The goal isn’t just to make classrooms more inclusive, she explained, but to bring more diversity to a field that has traditionally been dominated by straight white men.

According to Katelyn, objective science would be made better by subjective variety:

“If people can bring different perspectives to the table, then we’re doing a better job of counteracting biases, and that results in much more robust science. That’s really what led me to want to sustain this line of research looking at how to create more inclusive environments for LGBTQ+ people.”

The sciences are enjoying a heavy injection of LGBT-laced adjustment as of late. Particularly, in the afternoon of America, it’s “T” time:

In the end, will it matter if a biologist is a lesbian? If my understanding of science is correct, possibly not.

But America appears ever more hesitant to take such a chance.

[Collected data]
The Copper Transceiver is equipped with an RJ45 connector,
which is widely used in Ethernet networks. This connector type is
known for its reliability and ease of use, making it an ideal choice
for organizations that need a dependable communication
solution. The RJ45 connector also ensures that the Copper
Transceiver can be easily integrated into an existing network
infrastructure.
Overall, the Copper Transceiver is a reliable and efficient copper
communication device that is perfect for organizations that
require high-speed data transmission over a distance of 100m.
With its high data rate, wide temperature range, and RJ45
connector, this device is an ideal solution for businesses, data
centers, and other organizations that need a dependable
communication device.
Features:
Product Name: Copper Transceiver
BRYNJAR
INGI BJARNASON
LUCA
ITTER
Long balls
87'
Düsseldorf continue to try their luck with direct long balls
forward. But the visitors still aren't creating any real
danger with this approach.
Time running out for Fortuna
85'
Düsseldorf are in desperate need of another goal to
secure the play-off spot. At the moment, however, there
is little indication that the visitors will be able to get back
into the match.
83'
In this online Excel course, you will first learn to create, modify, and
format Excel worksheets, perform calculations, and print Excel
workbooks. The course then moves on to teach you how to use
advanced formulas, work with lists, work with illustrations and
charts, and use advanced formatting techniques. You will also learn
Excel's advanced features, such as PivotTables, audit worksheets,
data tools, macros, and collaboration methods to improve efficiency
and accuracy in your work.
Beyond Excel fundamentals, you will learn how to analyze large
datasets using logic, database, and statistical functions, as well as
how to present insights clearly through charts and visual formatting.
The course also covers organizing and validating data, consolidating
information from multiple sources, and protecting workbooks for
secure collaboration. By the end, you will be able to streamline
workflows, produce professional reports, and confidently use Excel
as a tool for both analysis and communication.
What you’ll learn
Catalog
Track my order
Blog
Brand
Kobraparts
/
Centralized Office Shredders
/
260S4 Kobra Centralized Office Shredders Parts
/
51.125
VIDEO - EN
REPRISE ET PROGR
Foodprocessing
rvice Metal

Tasks to carry out:
a – In the excerpt on diversity in science, what does Katelyn say results from counteracting biases?
b – Return everything in the excerpt on diversity in science from "The goal isn’t" down to "correct, possibly not.".
c – Resume the excerpt on LGBTQ+ inclusion in science from where it stops.

Task answers:
a – It results in much more robust science.

b –
The goal isn’t just to make classrooms more inclusive, she explained, but to bring more diversity to a field that has traditionally been dominated by straight white men.

According to Katelyn, objective science would be made better by subjective variety:

“If people can bring different perspectives to the table, then we’re doing a better job of counteracting biases, and that results in much more robust science. That’s really what led me to want to sustain this line of research looking at how to create more inclusive environments for LGBTQ+ people.”

The sciences are enjoying a heavy injection of LGBT-laced adjustment as of late. Particularly, in the afternoon of America, it’s “T” time:

In the end, will it matter if a biologist is a lesbian? If my understanding of science is correct, possibly not.

c –
NBC’s coverage of Katelyn is part of a larger endeavor amid June inclusion. The outlet introduced the article thusly:

In honor of Pride Month, NBC Out is highlighting and celebrating a new generation of LGBTQ trailblazers, creators and newsmakers. Visit our full #Pride30 list here.

Other leaders on the list:

First Gay Man on Playboy’s Cover
First Transgender NCAA Champion
Illustrator of Queer Latinx Life
Two-spirit Indigenous Dancer
Indigenous Scholar and Advocate
Multi-Hypenate Entertainer
Florida ‘Don’t Say Gay’ Activist
Trans Athlete Suing Tennessee
It’s an inclusive world, indeed.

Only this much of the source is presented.